My, and my other SIT: Switzerland peers’, proximity to this violence makes this terrorist attack hit closer to home than ever before. Although I lived through the 9/11 attacks in the US, I was not old enough to understand what was going on, and can’t even remember what I was doing the day it happened (I was 5). These recent attacks though, I have felt deeply. Although I am not even in France, being in a bordering country with only a 10 minute train ride into one of its biggest cities did make me think twice about my safety. Switzerland, though, is a very safe country. There have been no recent, large terrorist attacks and even its small crimes rates are low. However, I must say, living in the US, a country that since 9/11 has not had any major terrorist attacks, while Europe and the Middle East are targeted what seems like weekly, has been a blessing. Living in an insignificant suburb at home away from major cities in a country that has never has a war fought on its land since its own civil war has yielded myself privilege that I am just now realizing.

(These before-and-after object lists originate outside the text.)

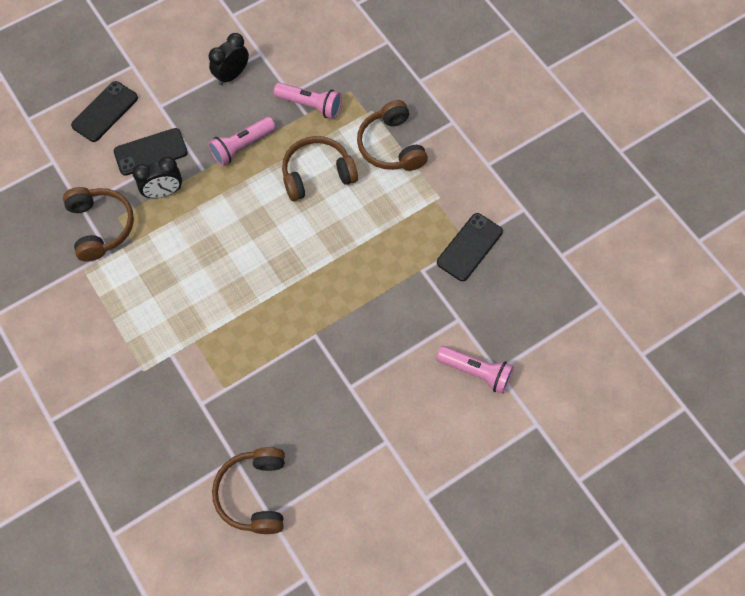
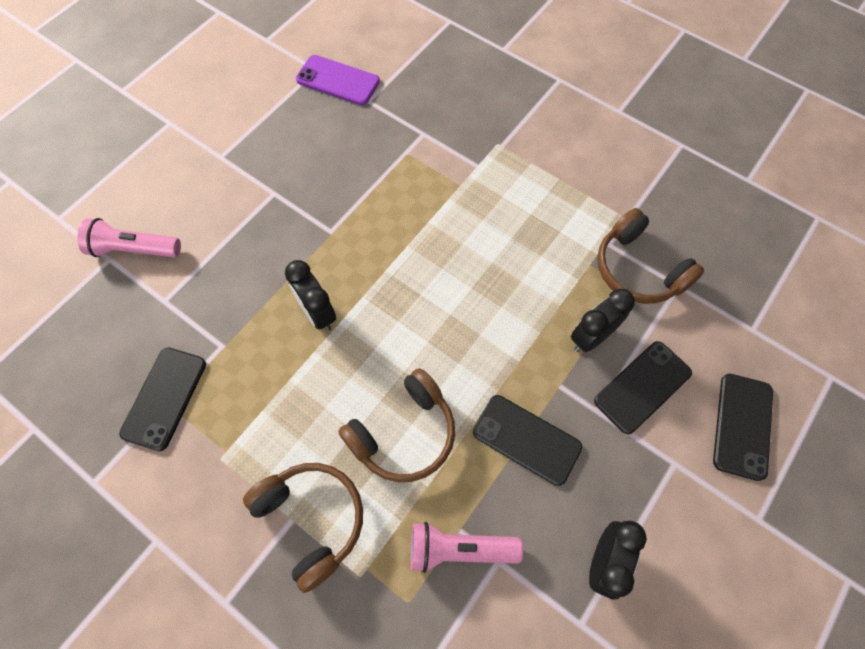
camera: 160 degrees right, 0 degrees up
(242, 146) = (526, 439): pink flashlight -> black phone
(254, 494) = (338, 80): brown headphones -> purple phone
(347, 272) = (318, 313): none -> black clock

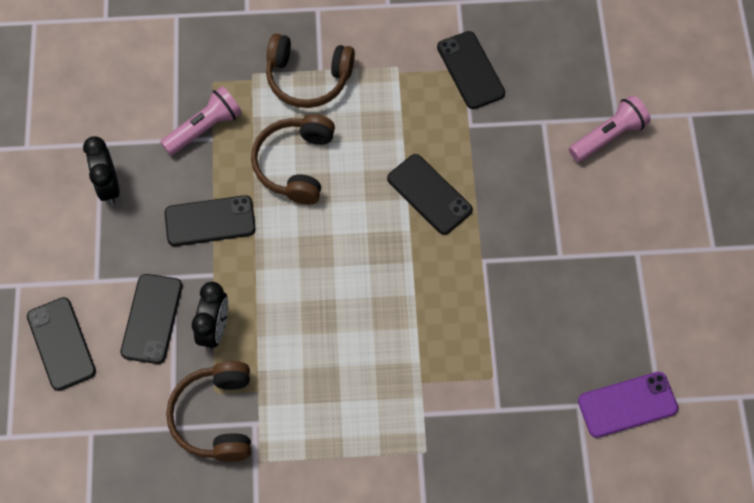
camera: 140 degrees right, 0 degrees up
(318, 313) = (429, 194): black clock -> black phone
(638, 269) = (215, 417): brown headphones -> brown headphones turned 105 degrees counterclockwise

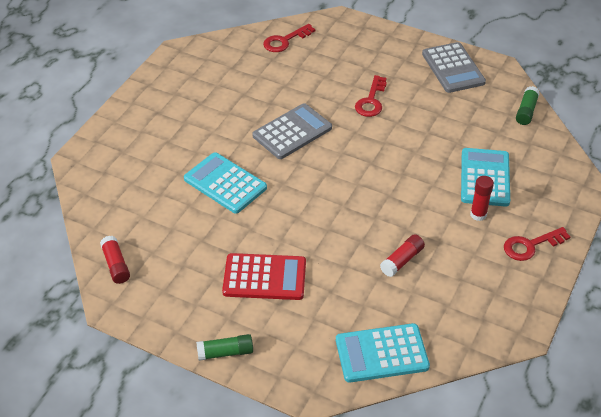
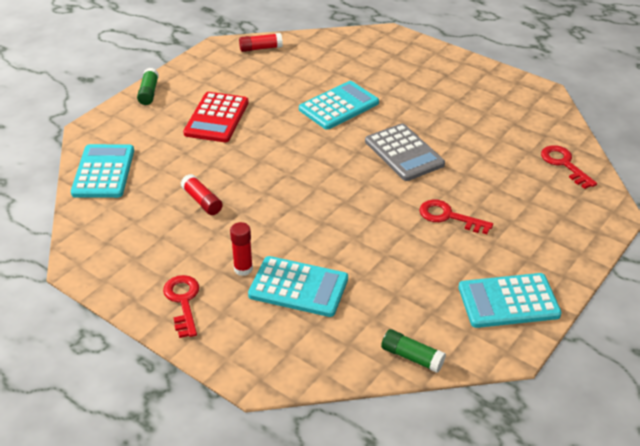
camera: 100 degrees right, 5 degrees down
(453, 68) = (508, 301): grey calculator -> turquoise calculator

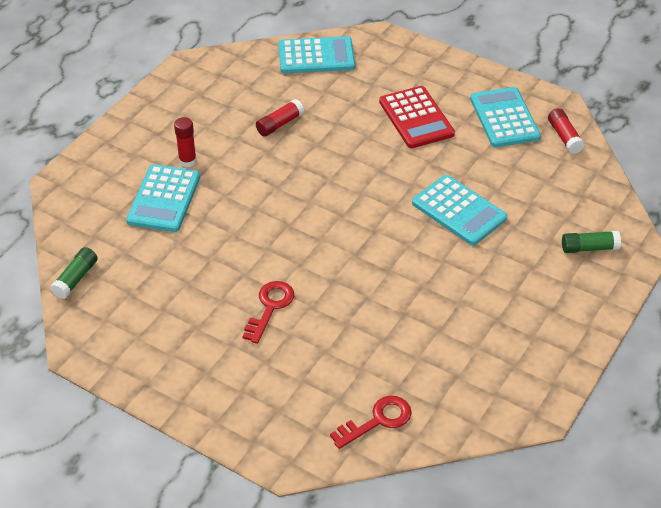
camera: 85 degrees right, 5 degrees up
(149, 92) = (452, 64): green glue stick -> green glue stick (589, 248)
(183, 301) = (147, 129): red key -> none
(217, 118) = (416, 118): red calculator -> red calculator turned 120 degrees counterclockwise
(404, 153) = (378, 269): grey calculator -> none
(508, 301) = (143, 352): turquoise calculator -> turquoise calculator (504, 118)

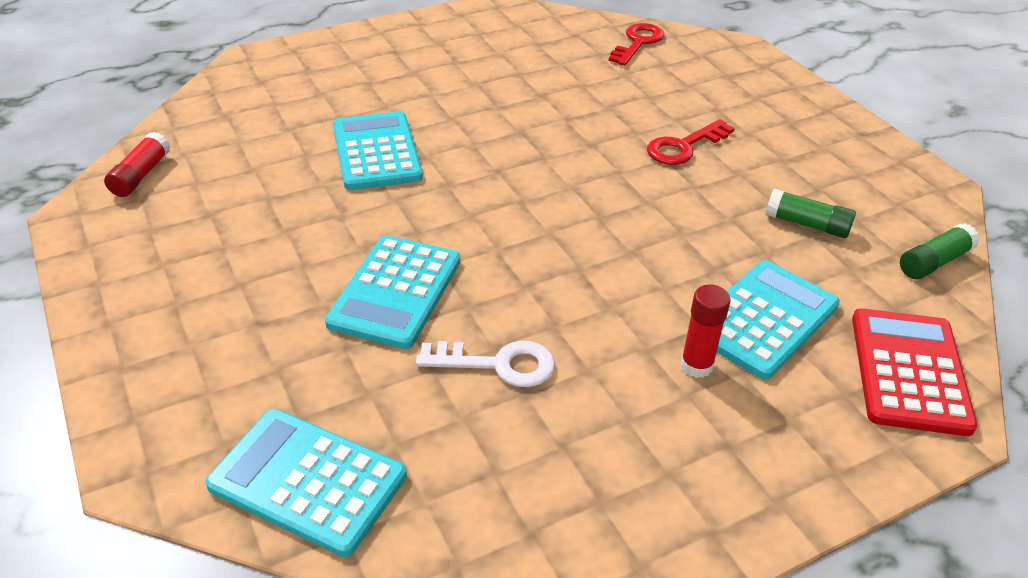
camera: 150 degrees left, 5 degrees down
(279, 124) = (498, 364): red glue stick -> white key
(377, 420) = (638, 42): red key -> red key turned 120 degrees clockwise
(416, 118) = (283, 280): red calculator -> red calculator (909, 371)
(504, 118) = (171, 227): turquoise calculator -> turquoise calculator (395, 292)
(589, 248) = (292, 75): green glue stick -> green glue stick (807, 224)

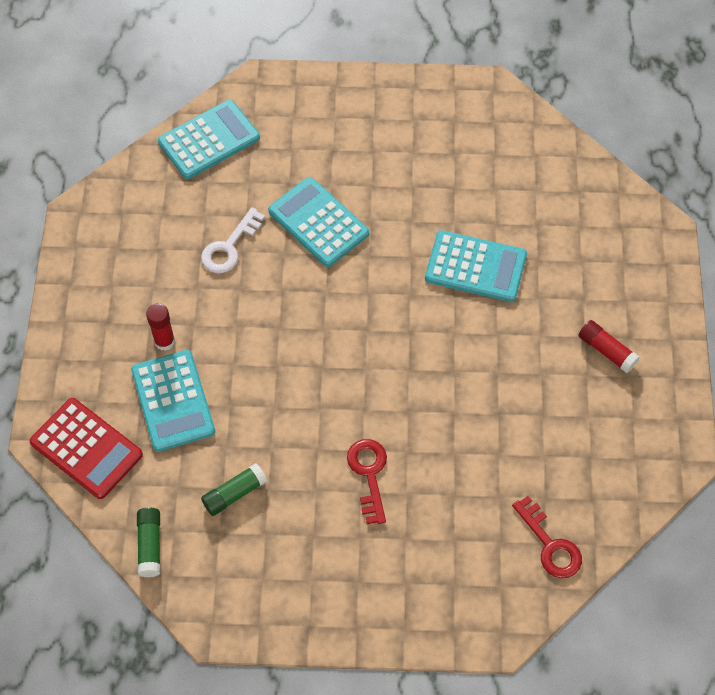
camera: 120 degrees right, 20 degrees up
(141, 175) = (520, 127): red glue stick -> red glue stick (606, 351)

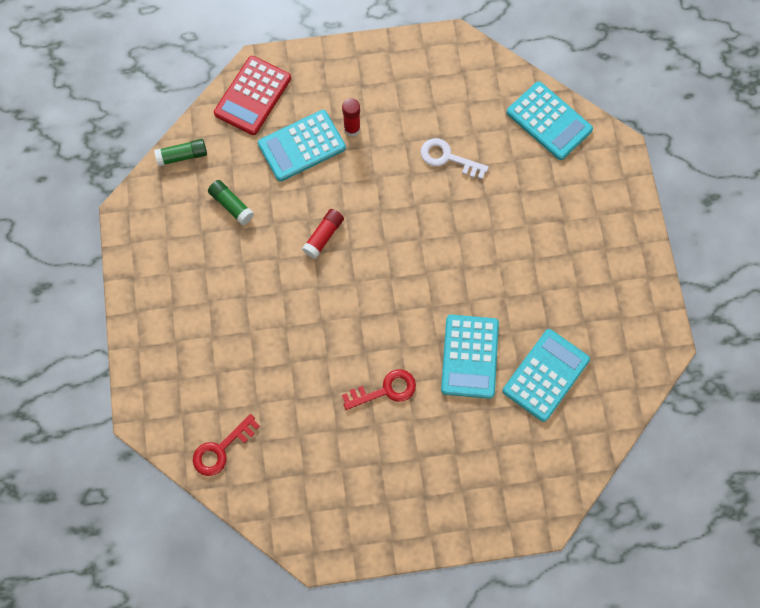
camera: 80 degrees right, 10 degrees up
(318, 222) = (486, 222): turquoise calculator -> turquoise calculator (545, 375)
(369, 474) = (262, 300): red key -> red key (385, 390)
(606, 351) = (407, 478): red glue stick -> red glue stick (323, 236)

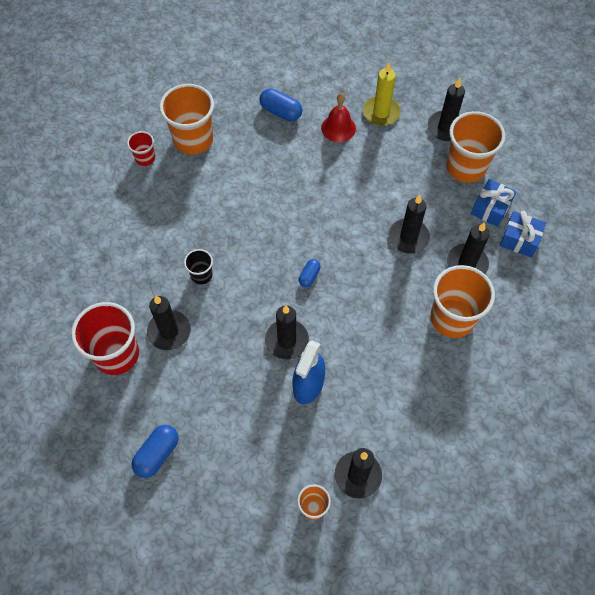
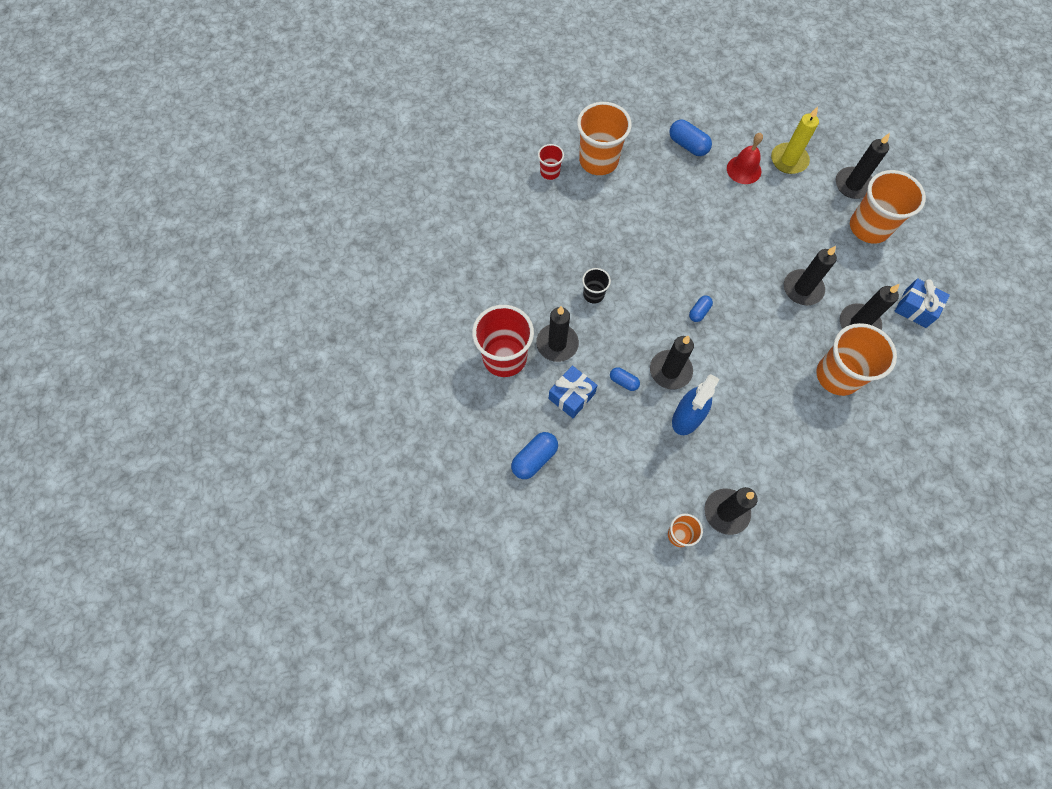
camera: 10 degrees right, 5 degrees up
(241, 359) = (623, 382): none -> blue capsule
(490, 208) = (889, 272): blue gift -> blue gift (571, 396)

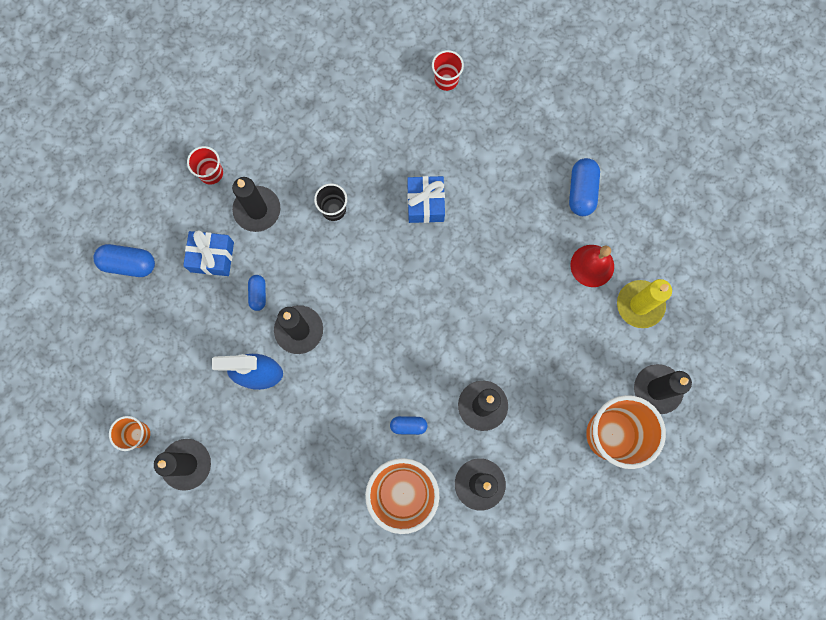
camera: 55 degrees right, 10 degrees up
(504, 357) = (211, 173): red cup -> red cup, size x0.50
(598, 160) = (495, 116): orange cup -> none
(699, 312) = (383, 319): blue capsule -> blue capsule (408, 425)
(915, 308) = (540, 533): blue gift -> blue gift (425, 203)

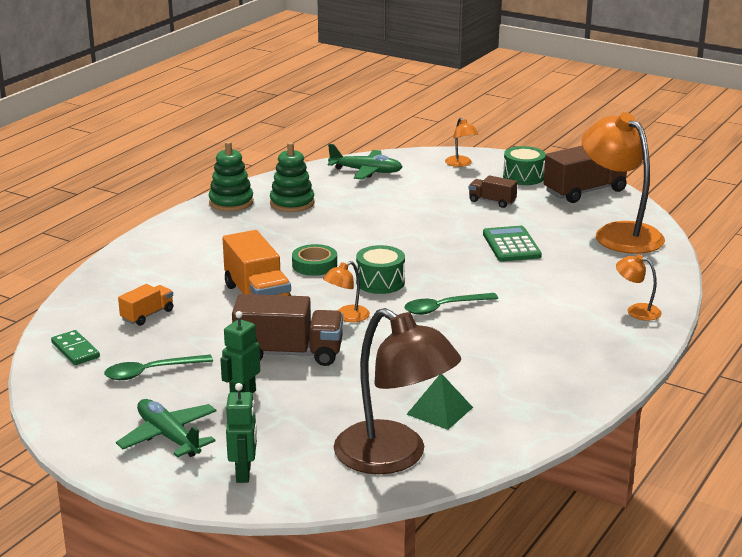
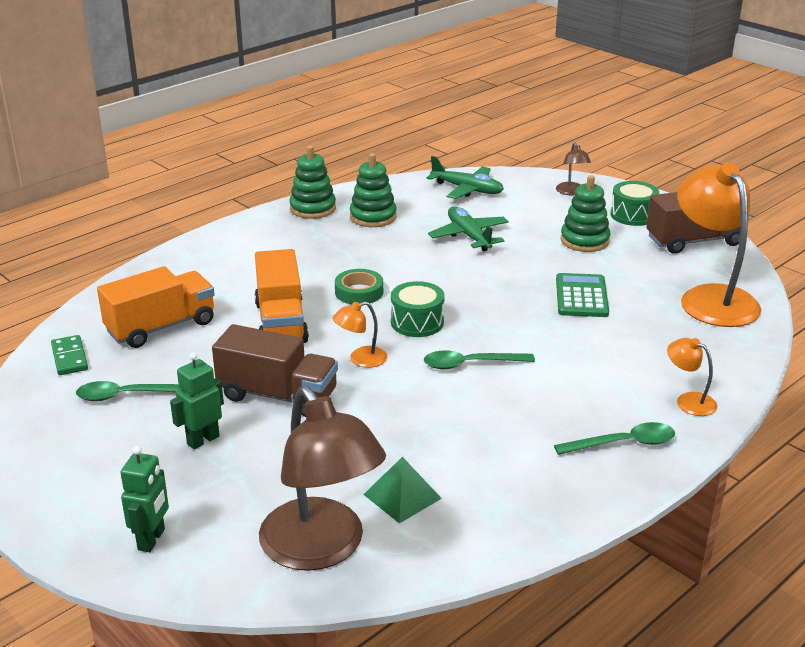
camera: 15 degrees right, 5 degrees up
(147, 315) = (161, 327): orange truck -> orange truck, size x1.85
(168, 436) = (101, 478): green plane -> green plane (469, 236)
(460, 164) = (571, 192): orange lamp -> brown lamp
(492, 201) = (584, 241): brown truck -> green stacking toy
(599, 348) = (623, 443): none -> green spoon

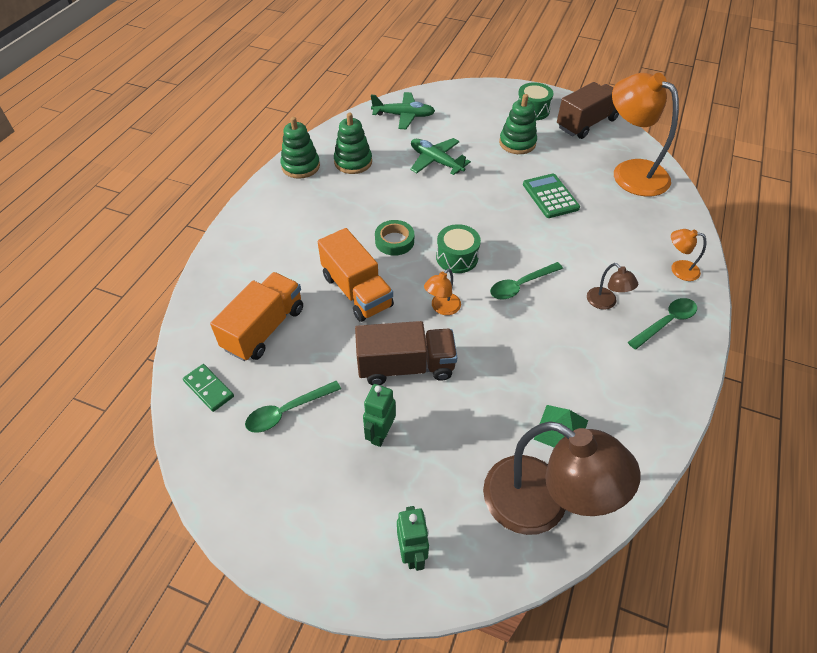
camera: 25 degrees left, 20 degrees up
(571, 192) = (477, 99): brown lamp -> brown lamp (606, 303)

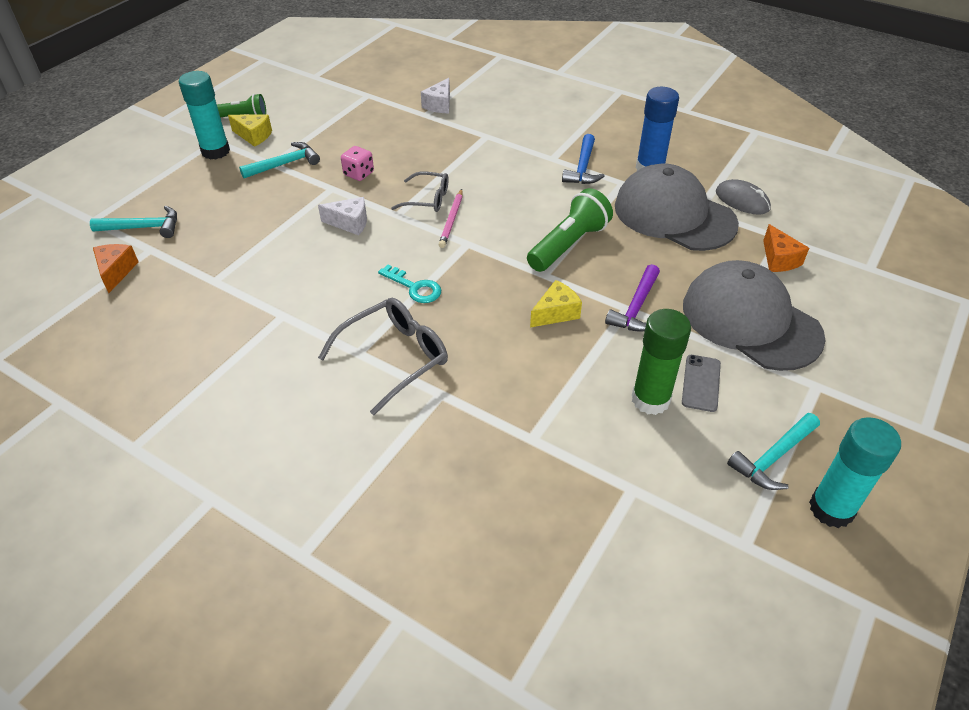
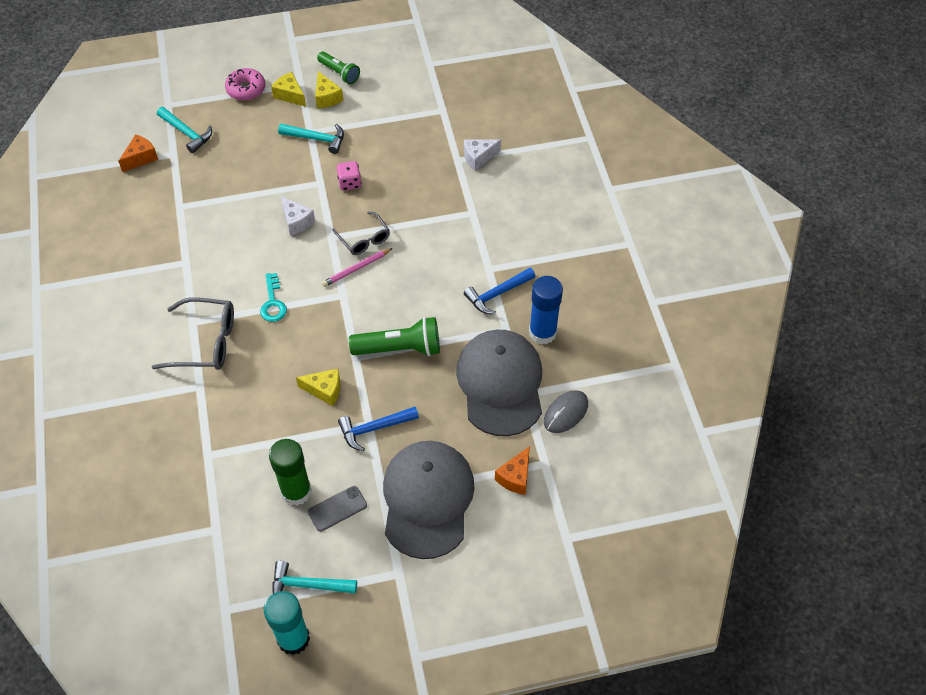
camera: 45 degrees right, 10 degrees up
(164, 169) = (246, 89): none -> pink donut
(215, 151) = (290, 95): turquoise glue stick -> yellow cheese
(636, 307) = (374, 428): purple hammer -> blue hammer
(742, 200) = (565, 413): grey mouse -> grey mouse turned 45 degrees clockwise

One of the victims of that horrible night was a US student, attending school in California but studying abroad in Paris. From what I have read, she has been the only American killed so far. That could have been me. Or someone else from my program. Or someone studying abroad from my school. Or one of my friends studying abroad. To be clear, she, or anyone who was killed, was merely a civilian enjoying their night. She was an average, normal, student who enjoyed traveling so much that she wanted to spend a semester the City of Lights. Much like everyone who wants to study abroad. Of course, this no problem. No one would have known that this devastating attack would take her life.

The night it happened, I began to think about people’s reactions. I wondered if my mom would want me to come home. I wondered if SIT would send us home. I wondered if I should go on any more trips in Europe. I wondered if GW would send home students studying abroad in Paris. I really wondered about safety, and how terrorism and its unpredictability and randomness have begun to shape our fears and anxieties about traveling. But then, I realized this is what ISIS wants. They want us to fear. They want us to think twice, or three times. They want us to consider them a threat large enough that it inhibits our physical movement.

Therefore, I will travel. I will have no second qualms. This may be an unpopular opinion but I will not hide in safety my whole life scared that a terrorist attack will end me. I will not give in to them. I will not let them affect me. I am strong, I am smart, I am tough. Besides, who says that another, random accident won’t instead kill me? This is a bit morbid, but I could die in any way possible: my apartment catching fire, my train derailing, my flight crashing, choking on food, tripping and hitting my head, having someone crazy and unrelated to terrorists attack me, etc. Van Gogh wrote to his brother once and said, “If we take the train to get to Tarascon or Rouen, we take death to reach a star.” So, do not be afraid of death. It is only another trip. While you’re alive though, it would be best to embrace the trips you can take here, on Earth.

I hope that college student who was killed is having a wonderful journey to her star, traveling through something even better and brighter than the City of Lights.